Bill Watrous was born William Russell Watrous III on June 8, 1939 in Middletown, Connecticut. Introduced to the jazz trombone at an early age by his trombonist father, it was while serving in the Navy that he studied with jazz pianist and composer Herbie Nichols. His first professional performances were in Billy Butterfield’s band.

Bill’s career blossomed in the 1960s, playing and recording with many Maynard Ferguson, Woody Herman, Quincy Jones, Johnny Richards and fellow trombonist Kai Winding. From 1965 – 68 he was a member of the house band on the Merv Griffin Show.

In the Seventies he played with the jazz-fusion group Ten Wheel Drive, formed his own band – The Manhattan Wildlife Refugee Big Band, recorded two albums for Columbia, and relocated to southern California.

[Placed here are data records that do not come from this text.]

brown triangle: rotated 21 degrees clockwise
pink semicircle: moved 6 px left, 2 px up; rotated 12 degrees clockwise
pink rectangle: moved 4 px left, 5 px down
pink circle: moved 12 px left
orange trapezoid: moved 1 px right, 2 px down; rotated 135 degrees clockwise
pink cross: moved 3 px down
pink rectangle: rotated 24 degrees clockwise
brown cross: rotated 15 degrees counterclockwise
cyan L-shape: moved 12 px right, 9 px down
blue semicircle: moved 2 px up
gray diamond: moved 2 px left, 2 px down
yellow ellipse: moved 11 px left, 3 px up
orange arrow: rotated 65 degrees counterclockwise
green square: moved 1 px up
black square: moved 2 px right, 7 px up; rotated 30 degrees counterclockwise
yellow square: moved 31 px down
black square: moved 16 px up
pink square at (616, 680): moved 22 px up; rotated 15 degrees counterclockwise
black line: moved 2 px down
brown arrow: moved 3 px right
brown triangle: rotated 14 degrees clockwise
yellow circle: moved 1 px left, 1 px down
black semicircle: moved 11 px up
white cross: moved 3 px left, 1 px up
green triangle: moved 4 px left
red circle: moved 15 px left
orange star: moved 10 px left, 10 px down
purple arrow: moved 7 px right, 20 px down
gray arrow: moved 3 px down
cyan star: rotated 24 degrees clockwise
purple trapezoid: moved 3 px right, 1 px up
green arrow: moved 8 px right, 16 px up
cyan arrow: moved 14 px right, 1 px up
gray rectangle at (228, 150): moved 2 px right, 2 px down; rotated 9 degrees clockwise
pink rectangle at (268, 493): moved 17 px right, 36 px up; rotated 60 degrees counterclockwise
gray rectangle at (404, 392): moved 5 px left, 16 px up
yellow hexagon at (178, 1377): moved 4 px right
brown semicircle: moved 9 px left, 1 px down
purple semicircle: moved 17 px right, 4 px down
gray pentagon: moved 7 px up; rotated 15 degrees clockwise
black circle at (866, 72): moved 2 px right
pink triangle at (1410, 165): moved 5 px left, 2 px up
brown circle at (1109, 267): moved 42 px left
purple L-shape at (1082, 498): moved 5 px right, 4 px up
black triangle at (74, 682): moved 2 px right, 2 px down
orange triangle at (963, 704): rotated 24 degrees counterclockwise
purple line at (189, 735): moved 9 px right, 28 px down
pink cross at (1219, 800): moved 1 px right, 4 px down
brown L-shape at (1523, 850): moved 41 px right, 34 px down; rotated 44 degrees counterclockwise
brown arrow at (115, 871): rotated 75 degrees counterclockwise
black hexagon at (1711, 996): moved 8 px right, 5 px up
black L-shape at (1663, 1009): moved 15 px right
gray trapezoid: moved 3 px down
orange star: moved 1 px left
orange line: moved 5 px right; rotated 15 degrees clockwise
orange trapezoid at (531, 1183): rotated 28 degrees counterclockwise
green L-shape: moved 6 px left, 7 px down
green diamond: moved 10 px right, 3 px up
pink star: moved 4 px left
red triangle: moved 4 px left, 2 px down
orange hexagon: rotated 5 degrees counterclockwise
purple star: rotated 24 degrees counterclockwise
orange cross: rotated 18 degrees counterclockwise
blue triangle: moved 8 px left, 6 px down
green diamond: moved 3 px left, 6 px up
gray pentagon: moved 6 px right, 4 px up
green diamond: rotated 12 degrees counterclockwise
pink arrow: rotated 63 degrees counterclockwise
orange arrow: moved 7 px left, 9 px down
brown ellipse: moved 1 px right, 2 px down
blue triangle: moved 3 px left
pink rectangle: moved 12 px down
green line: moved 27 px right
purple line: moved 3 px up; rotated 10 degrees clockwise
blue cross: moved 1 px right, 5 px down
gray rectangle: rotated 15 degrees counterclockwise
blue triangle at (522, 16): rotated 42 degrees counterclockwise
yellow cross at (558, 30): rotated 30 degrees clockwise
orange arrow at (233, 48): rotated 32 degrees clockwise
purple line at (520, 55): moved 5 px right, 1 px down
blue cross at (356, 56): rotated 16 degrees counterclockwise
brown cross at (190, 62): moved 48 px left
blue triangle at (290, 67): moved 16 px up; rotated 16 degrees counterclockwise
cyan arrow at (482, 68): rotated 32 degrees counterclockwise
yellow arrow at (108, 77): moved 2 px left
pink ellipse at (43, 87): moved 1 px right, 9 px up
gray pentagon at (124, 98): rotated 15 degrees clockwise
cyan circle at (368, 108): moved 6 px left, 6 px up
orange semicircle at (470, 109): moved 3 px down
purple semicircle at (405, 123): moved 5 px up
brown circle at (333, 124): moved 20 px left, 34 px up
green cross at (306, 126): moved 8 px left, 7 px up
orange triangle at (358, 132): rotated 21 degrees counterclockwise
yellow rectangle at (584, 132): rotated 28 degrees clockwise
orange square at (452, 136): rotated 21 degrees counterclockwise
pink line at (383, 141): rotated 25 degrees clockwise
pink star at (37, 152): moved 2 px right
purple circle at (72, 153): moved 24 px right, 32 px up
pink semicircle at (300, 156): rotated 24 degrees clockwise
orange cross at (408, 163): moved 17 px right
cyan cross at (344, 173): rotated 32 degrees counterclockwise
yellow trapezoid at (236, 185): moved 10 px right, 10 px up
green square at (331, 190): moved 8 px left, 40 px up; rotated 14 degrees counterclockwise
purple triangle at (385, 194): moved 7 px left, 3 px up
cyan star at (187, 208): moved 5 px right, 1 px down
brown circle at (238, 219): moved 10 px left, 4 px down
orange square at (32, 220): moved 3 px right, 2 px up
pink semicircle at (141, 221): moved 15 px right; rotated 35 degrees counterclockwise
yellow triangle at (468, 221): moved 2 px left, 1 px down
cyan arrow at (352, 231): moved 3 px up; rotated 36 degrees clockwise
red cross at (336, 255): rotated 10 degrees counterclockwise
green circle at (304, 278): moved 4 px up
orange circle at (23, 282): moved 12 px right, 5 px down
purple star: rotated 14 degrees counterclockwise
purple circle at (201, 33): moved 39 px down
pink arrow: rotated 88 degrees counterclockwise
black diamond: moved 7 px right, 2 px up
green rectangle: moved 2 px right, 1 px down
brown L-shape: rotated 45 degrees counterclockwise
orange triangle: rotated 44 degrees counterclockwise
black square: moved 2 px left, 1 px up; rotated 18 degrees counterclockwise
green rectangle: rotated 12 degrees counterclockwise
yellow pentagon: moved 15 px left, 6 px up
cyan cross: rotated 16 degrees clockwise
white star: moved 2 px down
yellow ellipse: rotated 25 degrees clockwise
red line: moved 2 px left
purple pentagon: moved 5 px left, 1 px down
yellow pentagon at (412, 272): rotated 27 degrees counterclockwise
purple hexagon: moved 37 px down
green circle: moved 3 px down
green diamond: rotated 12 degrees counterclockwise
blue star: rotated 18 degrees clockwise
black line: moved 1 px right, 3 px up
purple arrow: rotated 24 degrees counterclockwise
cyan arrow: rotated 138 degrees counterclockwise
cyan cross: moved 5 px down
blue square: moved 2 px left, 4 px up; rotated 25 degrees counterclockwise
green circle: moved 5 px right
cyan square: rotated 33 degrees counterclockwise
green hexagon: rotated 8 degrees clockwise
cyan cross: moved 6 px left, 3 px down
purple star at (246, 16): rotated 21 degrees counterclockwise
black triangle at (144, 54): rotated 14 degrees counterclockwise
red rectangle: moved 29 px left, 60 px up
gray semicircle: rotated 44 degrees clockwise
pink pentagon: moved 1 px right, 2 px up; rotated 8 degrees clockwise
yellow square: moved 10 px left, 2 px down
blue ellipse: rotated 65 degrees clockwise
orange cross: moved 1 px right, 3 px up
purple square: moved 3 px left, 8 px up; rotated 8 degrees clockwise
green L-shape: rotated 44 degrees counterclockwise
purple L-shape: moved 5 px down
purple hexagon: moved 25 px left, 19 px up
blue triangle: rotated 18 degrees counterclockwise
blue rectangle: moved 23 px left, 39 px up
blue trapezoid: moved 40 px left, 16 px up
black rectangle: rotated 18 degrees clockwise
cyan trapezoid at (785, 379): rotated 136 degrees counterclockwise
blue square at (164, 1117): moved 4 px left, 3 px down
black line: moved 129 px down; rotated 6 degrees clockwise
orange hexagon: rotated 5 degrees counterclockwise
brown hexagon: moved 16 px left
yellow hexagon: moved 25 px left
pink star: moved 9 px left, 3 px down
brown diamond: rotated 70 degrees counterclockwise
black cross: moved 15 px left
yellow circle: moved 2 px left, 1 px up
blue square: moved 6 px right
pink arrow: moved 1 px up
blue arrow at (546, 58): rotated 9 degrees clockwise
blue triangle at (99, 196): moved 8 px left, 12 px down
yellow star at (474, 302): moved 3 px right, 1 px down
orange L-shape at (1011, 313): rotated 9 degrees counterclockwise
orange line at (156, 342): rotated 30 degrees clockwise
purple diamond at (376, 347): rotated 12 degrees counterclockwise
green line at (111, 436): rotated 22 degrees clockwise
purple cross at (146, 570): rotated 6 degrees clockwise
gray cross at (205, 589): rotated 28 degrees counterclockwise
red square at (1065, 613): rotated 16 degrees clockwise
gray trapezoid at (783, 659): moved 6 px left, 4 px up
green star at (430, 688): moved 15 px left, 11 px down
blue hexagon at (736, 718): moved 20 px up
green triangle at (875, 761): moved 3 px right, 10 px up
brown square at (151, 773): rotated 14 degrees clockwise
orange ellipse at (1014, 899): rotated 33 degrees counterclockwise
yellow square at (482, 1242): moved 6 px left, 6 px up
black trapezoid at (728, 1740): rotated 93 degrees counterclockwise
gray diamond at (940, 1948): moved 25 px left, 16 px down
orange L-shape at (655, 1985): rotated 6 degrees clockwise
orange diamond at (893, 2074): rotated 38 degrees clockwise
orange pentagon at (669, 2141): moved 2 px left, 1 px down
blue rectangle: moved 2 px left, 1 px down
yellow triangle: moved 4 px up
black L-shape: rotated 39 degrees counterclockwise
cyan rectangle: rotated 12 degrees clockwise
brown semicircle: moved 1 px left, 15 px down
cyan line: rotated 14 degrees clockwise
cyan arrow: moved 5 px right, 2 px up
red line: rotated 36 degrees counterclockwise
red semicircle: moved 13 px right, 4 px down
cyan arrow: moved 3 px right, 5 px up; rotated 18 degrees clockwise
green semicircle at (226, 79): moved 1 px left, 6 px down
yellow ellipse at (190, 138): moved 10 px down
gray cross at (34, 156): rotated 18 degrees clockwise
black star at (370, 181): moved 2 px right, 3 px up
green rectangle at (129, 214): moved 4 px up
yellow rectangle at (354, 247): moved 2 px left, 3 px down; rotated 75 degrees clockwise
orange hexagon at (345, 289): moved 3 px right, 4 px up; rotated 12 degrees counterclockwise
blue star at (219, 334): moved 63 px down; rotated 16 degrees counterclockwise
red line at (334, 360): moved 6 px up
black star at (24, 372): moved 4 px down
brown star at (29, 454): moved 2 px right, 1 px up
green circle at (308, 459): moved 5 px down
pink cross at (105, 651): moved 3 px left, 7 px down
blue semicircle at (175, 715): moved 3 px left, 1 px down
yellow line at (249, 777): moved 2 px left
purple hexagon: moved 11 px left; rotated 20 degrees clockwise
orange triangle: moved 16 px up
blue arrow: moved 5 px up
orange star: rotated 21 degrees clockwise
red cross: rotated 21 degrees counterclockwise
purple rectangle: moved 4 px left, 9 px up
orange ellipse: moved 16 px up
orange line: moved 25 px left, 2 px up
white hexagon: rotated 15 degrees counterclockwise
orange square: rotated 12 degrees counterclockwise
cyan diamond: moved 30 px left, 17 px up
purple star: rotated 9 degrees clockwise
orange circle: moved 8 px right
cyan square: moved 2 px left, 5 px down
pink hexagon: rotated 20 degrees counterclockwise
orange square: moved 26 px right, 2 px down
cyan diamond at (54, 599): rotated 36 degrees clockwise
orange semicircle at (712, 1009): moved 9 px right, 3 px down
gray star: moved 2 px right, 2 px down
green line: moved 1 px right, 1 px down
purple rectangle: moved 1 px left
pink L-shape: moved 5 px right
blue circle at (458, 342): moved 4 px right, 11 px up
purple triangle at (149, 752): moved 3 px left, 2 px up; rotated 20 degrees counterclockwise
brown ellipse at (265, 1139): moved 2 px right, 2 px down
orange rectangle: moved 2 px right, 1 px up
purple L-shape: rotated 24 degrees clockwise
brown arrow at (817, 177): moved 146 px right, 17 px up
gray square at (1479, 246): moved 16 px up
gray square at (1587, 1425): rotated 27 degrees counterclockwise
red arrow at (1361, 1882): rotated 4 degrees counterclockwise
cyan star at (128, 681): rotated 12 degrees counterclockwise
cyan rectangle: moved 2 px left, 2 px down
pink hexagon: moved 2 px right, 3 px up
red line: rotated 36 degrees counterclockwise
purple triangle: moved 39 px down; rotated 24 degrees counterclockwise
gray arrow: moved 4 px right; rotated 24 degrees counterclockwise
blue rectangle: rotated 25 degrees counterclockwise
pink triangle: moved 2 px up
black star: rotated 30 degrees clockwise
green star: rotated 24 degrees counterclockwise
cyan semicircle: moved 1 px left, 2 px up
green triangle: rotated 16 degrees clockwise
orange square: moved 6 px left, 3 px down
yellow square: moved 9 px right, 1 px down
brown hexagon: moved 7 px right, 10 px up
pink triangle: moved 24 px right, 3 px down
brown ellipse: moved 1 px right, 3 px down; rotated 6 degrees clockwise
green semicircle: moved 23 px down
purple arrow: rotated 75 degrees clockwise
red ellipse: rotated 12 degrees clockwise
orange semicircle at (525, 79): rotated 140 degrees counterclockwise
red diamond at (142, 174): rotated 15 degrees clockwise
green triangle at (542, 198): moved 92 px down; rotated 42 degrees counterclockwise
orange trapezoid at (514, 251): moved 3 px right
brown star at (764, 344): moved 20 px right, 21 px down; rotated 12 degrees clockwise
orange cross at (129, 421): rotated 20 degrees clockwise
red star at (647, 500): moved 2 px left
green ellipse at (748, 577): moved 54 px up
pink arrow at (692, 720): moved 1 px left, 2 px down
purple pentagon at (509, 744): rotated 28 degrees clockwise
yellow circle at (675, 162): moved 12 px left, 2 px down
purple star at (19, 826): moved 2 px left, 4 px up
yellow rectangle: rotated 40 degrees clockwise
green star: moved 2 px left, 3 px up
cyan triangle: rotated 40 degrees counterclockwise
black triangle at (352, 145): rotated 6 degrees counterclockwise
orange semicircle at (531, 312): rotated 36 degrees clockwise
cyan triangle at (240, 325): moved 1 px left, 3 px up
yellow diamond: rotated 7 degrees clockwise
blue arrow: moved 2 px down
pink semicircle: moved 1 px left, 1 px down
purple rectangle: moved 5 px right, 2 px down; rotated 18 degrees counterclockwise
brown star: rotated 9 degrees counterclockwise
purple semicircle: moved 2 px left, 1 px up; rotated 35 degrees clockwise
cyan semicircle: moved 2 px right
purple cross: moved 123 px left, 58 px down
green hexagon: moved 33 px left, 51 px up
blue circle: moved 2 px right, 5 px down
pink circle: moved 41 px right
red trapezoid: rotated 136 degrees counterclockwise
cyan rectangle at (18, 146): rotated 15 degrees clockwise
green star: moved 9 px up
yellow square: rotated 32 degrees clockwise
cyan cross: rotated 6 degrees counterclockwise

He worked actively since the 1980s as a bandleader, studio musician, and performing at various jazz clubs. He is most known for his rendition of Johnny Mandel’s “A Time For Love”. Bill Watrous continued to perform and record as a solo artist, bandleader and in various small ensembles for a number of different labels until his passing on July 2, 2018 at age 79. He published an instructional manual Trombonisms and was on the faculty of the University of Southern California Thornton School of Music.